• _What to do_
From the first line to the last, set down the material exactly, leaving out its pictures.

• _Data to process_
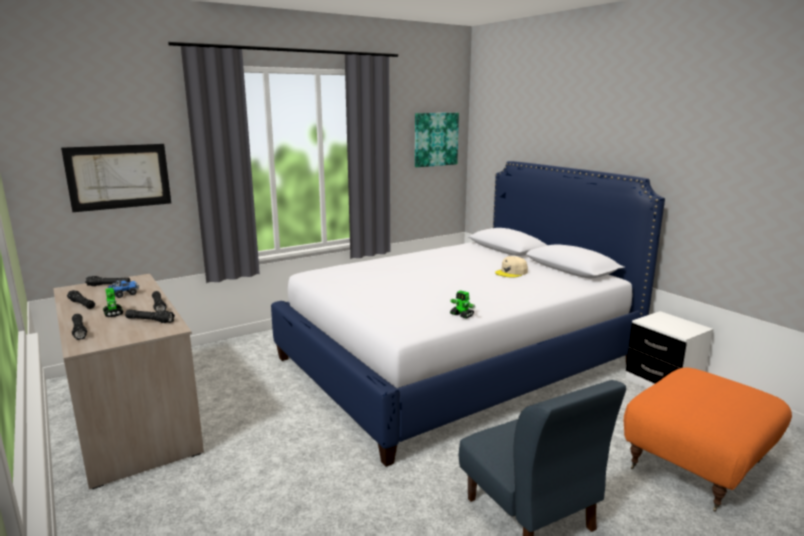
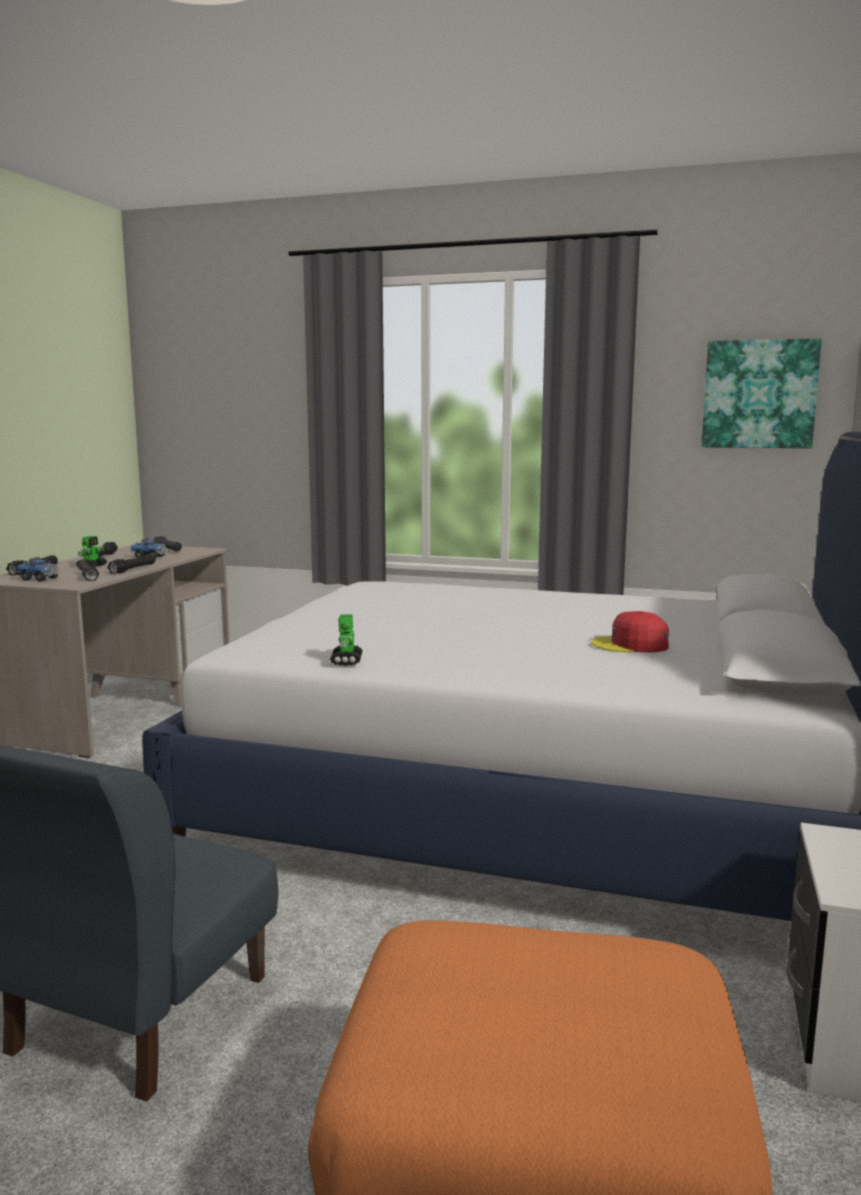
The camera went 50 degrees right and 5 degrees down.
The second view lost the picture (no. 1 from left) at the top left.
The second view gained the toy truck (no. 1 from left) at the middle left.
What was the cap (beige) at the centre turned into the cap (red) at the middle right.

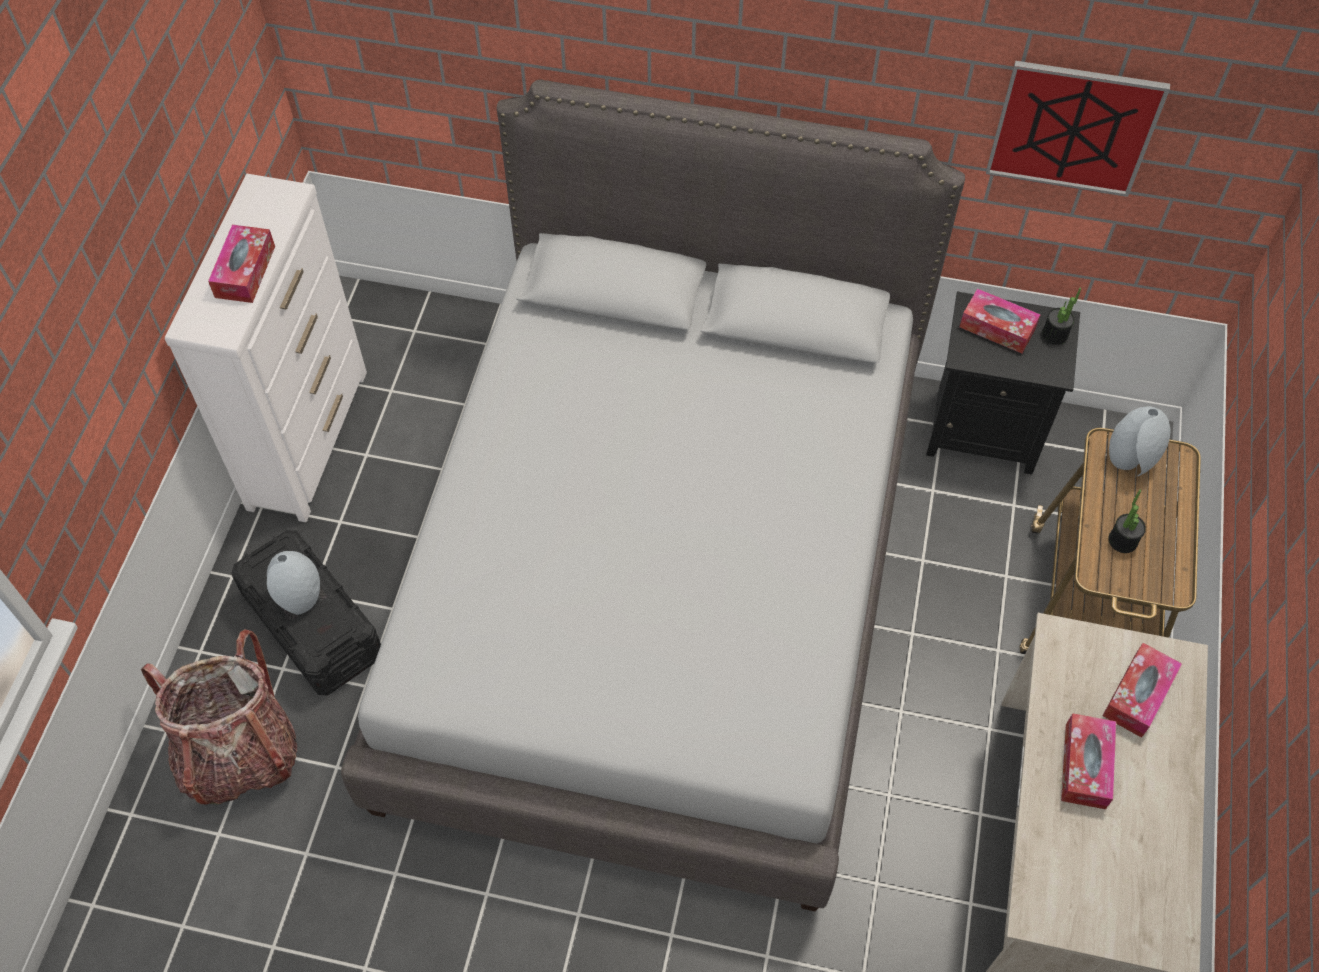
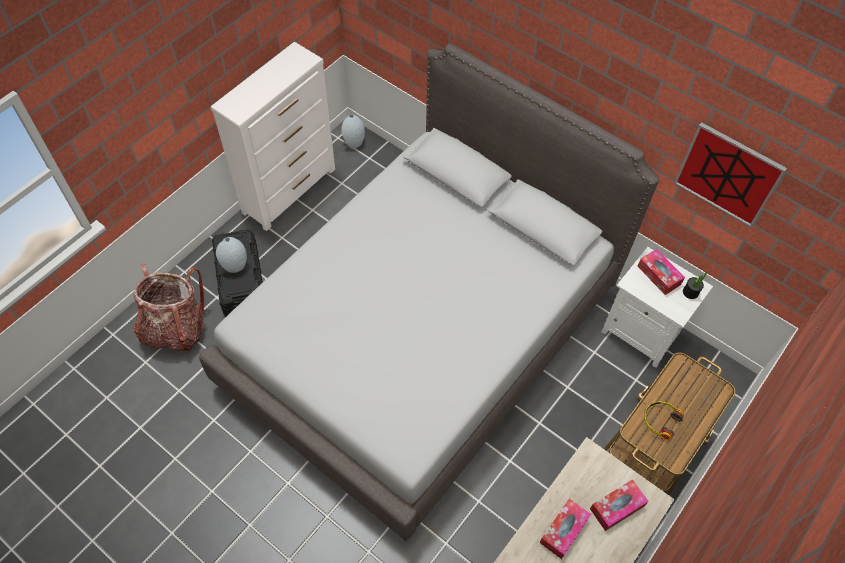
The camera went 25 degrees right and 0 degrees up.
The second view lost the tissue box (no. 1 from left) at the top left.
The vase (grey) (no. 2 from left) ended up elsewhere, having gone from the middle right to the top centre.
Where the potted plant (no. 2 from left) stood at the middle right, the headphones came to stand at the bottom right.
What was the nightstand (black) at the middle right turned into the nightstand (white) at the middle right.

• _Problem solution_
The camera went 50 degrees right and 5 degrees down.
The second view lost the picture (no. 1 from left) at the top left.
The second view gained the toy truck (no. 1 from left) at the middle left.
What was the cap (beige) at the centre turned into the cap (red) at the middle right.

The camera went 25 degrees right and 0 degrees up.
The second view lost the tissue box (no. 1 from left) at the top left.
The vase (grey) (no. 2 from left) ended up elsewhere, having gone from the middle right to the top centre.
Where the potted plant (no. 2 from left) stood at the middle right, the headphones came to stand at the bottom right.
What was the nightstand (black) at the middle right turned into the nightstand (white) at the middle right.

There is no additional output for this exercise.